§3 · the coordinate channel
Gamma alone is degenerate: the A4 contact phase is the writable, RNA-targeted channel
γ alone is degenerate. The A4 helical contact phase is about 98% independent of γ (γ tracks GC at R² = 69%, but the contact face only 2%), and real pairs share γ yet differ in contact. RNA is coordinate-targeting: at fixed γ, contact-competence decides whether a fixed drive flips the switch. [V].
Across 12 carriers, γ explains 69% of GC but only 2% of the contact face. A worked pair differs by Δγ = 0.003 yet one coordinate is contact-competent and the other is not — same ruler, different reachability.

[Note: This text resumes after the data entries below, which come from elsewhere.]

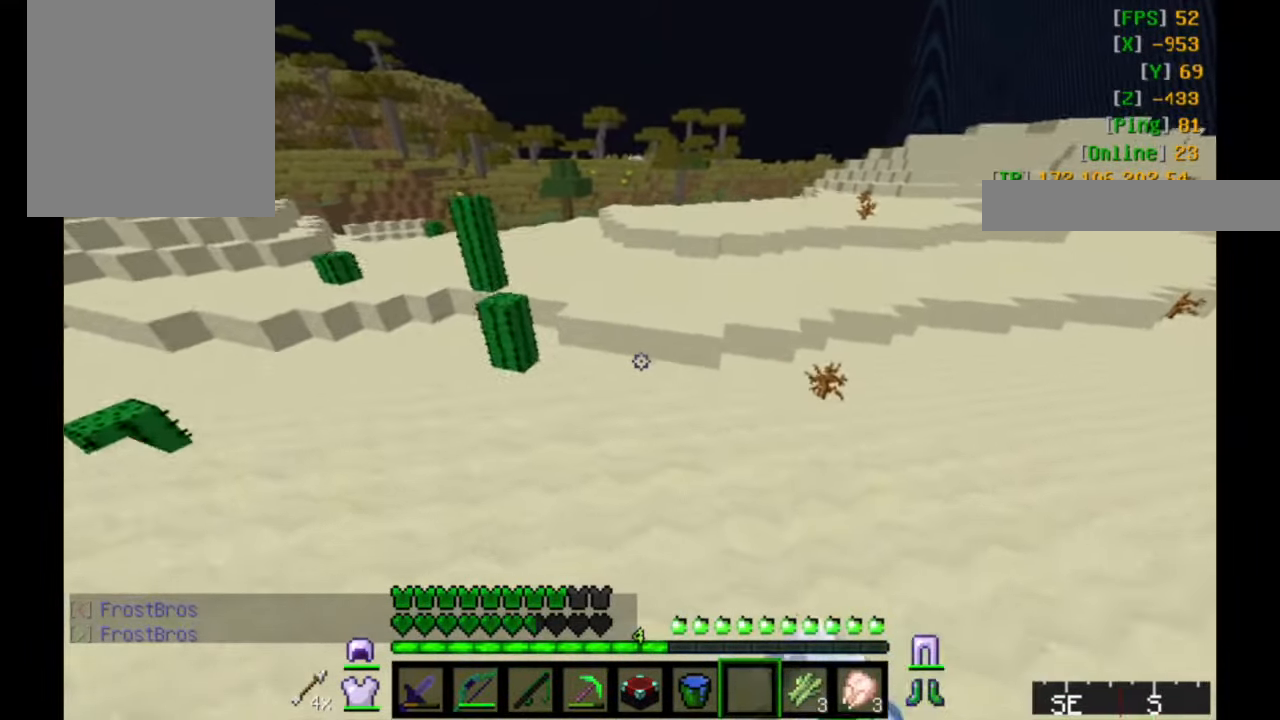
{"keys": ["d", "w"], "mouse": [], "events": [[234, "mouse_left", "down"], [367, "mouse_left", "up"]]}
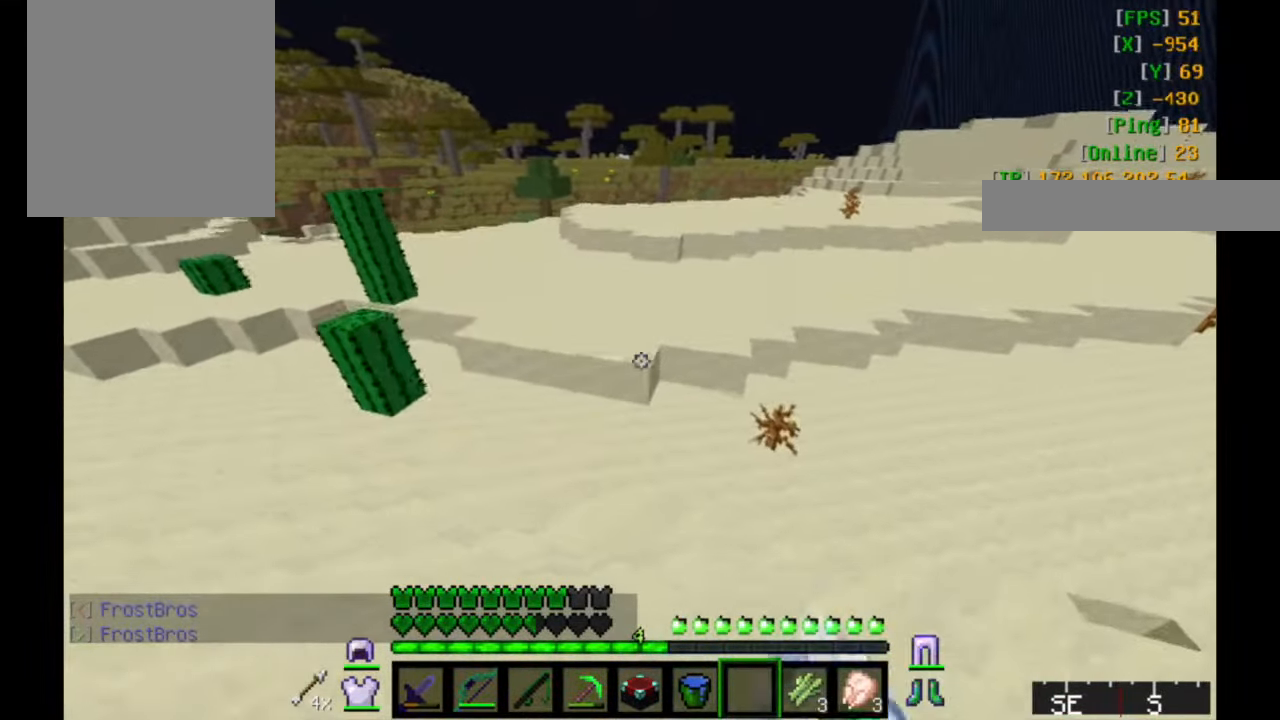
{"keys": ["w"], "mouse": [], "events": [[234, "d", "up"], [267, "mouse_left", "down"], [417, "mouse_left", "up"]]}
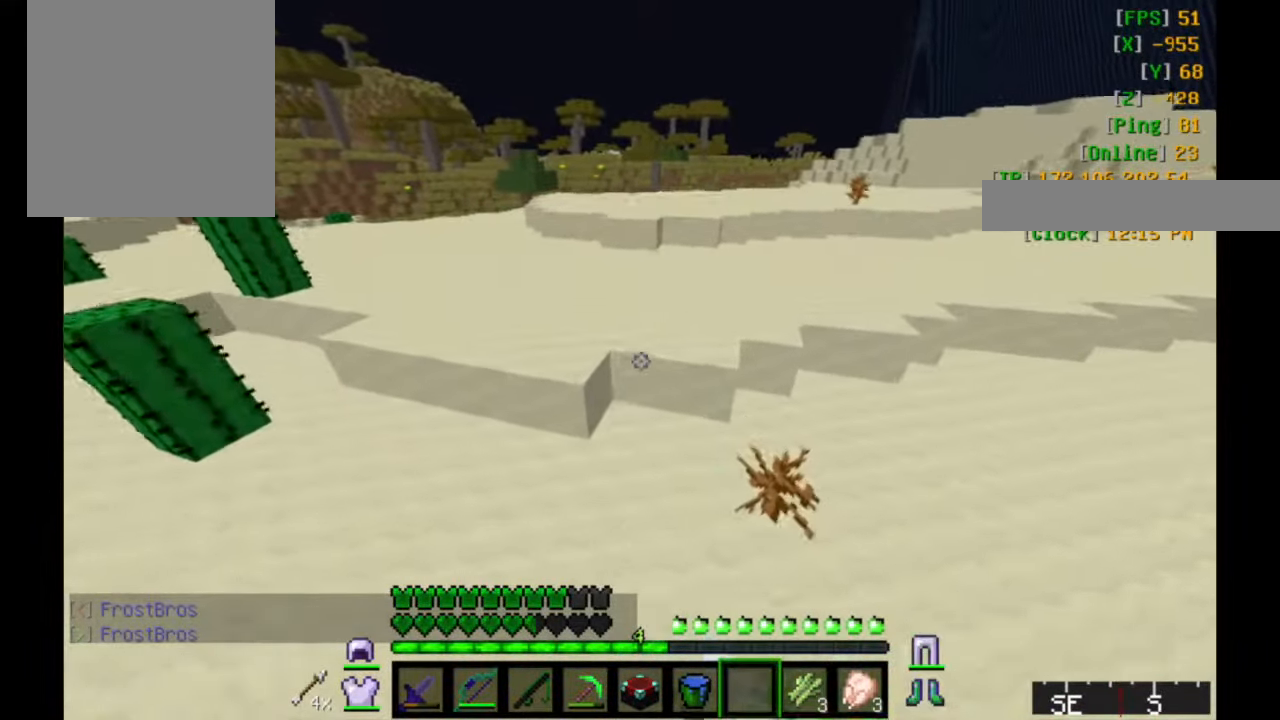
{"keys": ["w"], "mouse": [], "events": []}
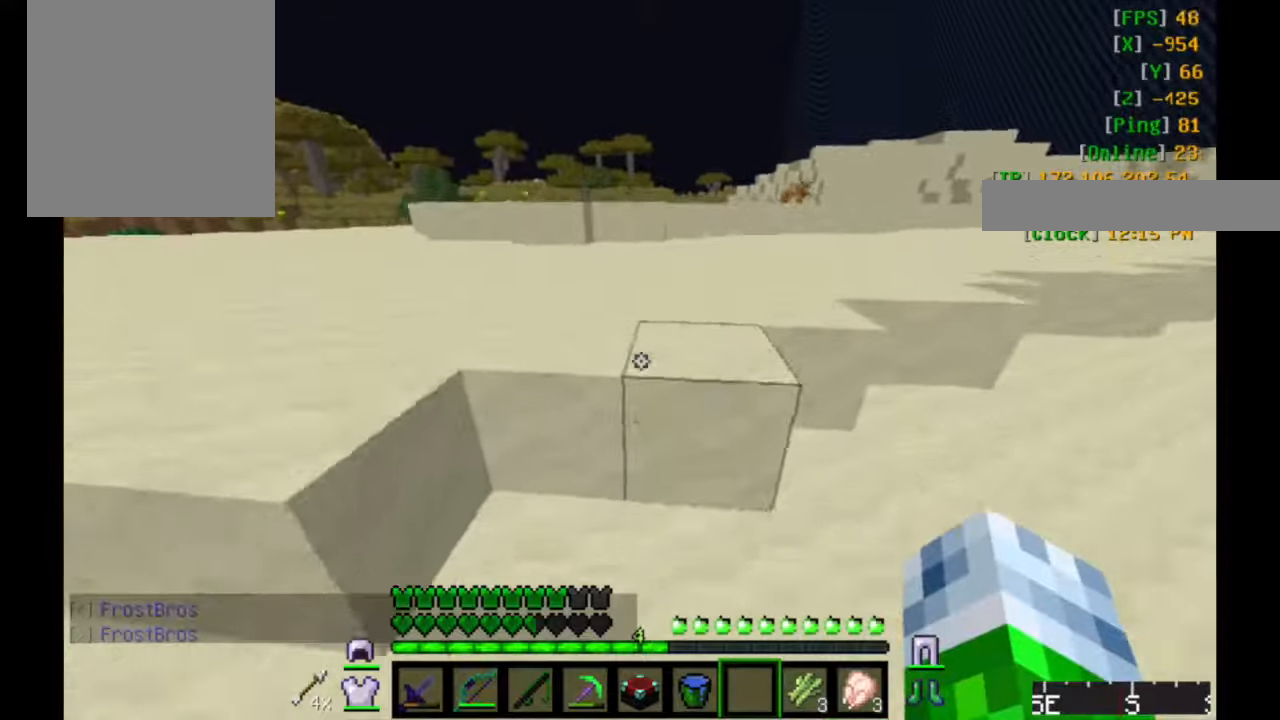
{"keys": ["d", "w"], "mouse": [], "events": [[316, "d", "down"]]}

Two readings of one locus, only loosely correlated
γ is a thermodynamic average; the A4 coordinate is a structural arrangement. They share some information through GC content, but the part that decides contact — the 3D helical face relative to the anchor — is almost entirely outside γ.
| read | corr. with γ | R² |
|---|---|---|
| γ vs GC content | 0.829 | 69% |
| γ vs CpG O/E | 0.421 | 18% |
| γ vs helical contact face | 0.155 | 2% |
The degeneracy is concrete, not abstract
A real same-γ pair makes the point: with Δγ = 0.003, one member sits at helical face 0.062 and is contact-competent while the other sits at face 0.312 and is not. γ cannot tell them apart; A4 can.
RNA targets a coordinate, not a γ
At one shared γ = 1.3981 (spinodal 0.6363), the same payload 0.5408 flips the contact-competent coordinate (loop-assist 0.1909) ON, yet leaves the non-contact coordinate at the same γ OFF. Contact-competence — not γ — gates reachability.
The environment writes A4; inheritance is of a configuration
γ is sequence-fixed parent→child; the contact state is what toggles ON then OFF, so A4 is the writable channel. At a deep coordinate (γ = 1.5434) a held contact configuration survives one erasure with probability 0.7742 — the inherited object is an A4 coordinate-state, not a rewritten ruler.